All women who were diagnosed with gestational diabetes should have a follow up assessment within six months of delivery. This should involve a repeat glucose tolerance test. In our clinic, we also screen for thyroid and cholesterol abnormalities. We have found women with gestational diabetes have an elevated risk of developing type 2 diabetes, thyroid and cholesterol problems (7).

Sadly, many women fail to receive postnatal follow up and a valuable opportunity to improve their long term health through early diagnosis of chronic disease is wasted.

In summary

Gestational diabetes is easy to diagnose and manage. Most women will only require dietary changes, monitoring of blood sugar levels and some additional investigations.

It is important to screen and treat as otherwise pregnancy complications can harm mother and baby.

References

1. American Diabetes Association. Diagnosis and classification of diabetes mellitus. Diabetes care 2009; 32(S1): S62-S67.

2. Metzger BE, Coustan DR: The organizing committee. Summary and recommendations of the Fourth International Workshop-Conference on Gestational Diabetes Mellitus. Diabetes care 1998; 21(S2): B161-B167.

3. O’Sullivan JB, Mahan CM. Criteria for oral glucose tolerance test in pregnancy. Diabetes 1964;13: 278-285.

4. International Association of Diabetes and Pregnancy Study Groups Recommendations on the Diagnosis and Classification of Hyperglycemia in pregnancy. Diabetes Care 2010; 33: 676-682.

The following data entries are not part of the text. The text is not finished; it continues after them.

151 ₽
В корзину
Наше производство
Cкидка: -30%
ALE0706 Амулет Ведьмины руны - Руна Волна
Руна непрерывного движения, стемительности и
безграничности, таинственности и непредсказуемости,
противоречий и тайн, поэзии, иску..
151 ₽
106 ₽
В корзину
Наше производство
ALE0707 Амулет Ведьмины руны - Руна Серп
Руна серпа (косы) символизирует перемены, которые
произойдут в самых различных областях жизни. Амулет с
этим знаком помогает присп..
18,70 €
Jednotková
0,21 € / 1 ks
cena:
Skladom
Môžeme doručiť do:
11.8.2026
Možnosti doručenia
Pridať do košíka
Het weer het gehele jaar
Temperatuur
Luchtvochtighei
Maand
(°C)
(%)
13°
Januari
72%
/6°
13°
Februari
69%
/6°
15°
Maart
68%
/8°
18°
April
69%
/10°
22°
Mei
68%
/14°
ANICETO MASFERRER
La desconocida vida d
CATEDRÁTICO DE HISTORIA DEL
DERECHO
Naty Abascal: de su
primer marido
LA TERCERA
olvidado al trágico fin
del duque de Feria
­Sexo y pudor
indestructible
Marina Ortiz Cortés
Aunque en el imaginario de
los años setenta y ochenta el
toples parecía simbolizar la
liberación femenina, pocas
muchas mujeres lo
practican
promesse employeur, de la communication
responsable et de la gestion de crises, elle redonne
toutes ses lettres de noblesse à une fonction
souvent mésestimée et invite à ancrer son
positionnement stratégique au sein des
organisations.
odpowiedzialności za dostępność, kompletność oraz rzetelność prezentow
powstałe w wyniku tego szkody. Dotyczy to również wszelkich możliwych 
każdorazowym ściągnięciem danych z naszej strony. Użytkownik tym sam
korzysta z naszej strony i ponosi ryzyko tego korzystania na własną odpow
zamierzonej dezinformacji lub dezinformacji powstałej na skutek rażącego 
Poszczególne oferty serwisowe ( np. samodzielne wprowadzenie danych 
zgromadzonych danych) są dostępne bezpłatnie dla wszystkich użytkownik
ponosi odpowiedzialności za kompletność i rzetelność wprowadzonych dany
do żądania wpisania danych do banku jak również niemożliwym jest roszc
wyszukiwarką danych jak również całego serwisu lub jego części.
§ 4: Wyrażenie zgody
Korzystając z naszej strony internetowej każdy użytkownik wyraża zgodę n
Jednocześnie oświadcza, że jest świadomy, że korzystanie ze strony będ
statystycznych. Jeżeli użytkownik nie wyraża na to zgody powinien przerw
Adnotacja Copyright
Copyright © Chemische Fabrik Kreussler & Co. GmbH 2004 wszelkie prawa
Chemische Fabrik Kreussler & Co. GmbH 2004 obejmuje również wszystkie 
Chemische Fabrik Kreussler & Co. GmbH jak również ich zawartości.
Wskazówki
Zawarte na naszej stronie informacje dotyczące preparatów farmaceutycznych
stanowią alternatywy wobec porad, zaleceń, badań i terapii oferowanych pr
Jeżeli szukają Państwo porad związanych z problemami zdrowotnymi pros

5. Metzger BE, Lowe LP, Dyer AR et al. The HAPO Study Cooperative Research Group. Hyperglycemia and Adverse pregnancy outcomes. N Engl J Med 2008; 358: 1991-2002.
6. Silbartie P, Quinlivan JA. Implementation of the International Association of Diabetes and Pregnancy Study Groups Criteria: Not Always a Cause for Concern. Journal of pregnancy 12/2015; 2015(2):1-5. DOI: 10.1155/2015/754085

7. Quinlivan JA, Lam D. Cholesterol abnormalities are common in women with prior gestational diabetes. J Diabetes Metab 2013; 4(4): 255. doi: 10.4172/2155-6156.10000255.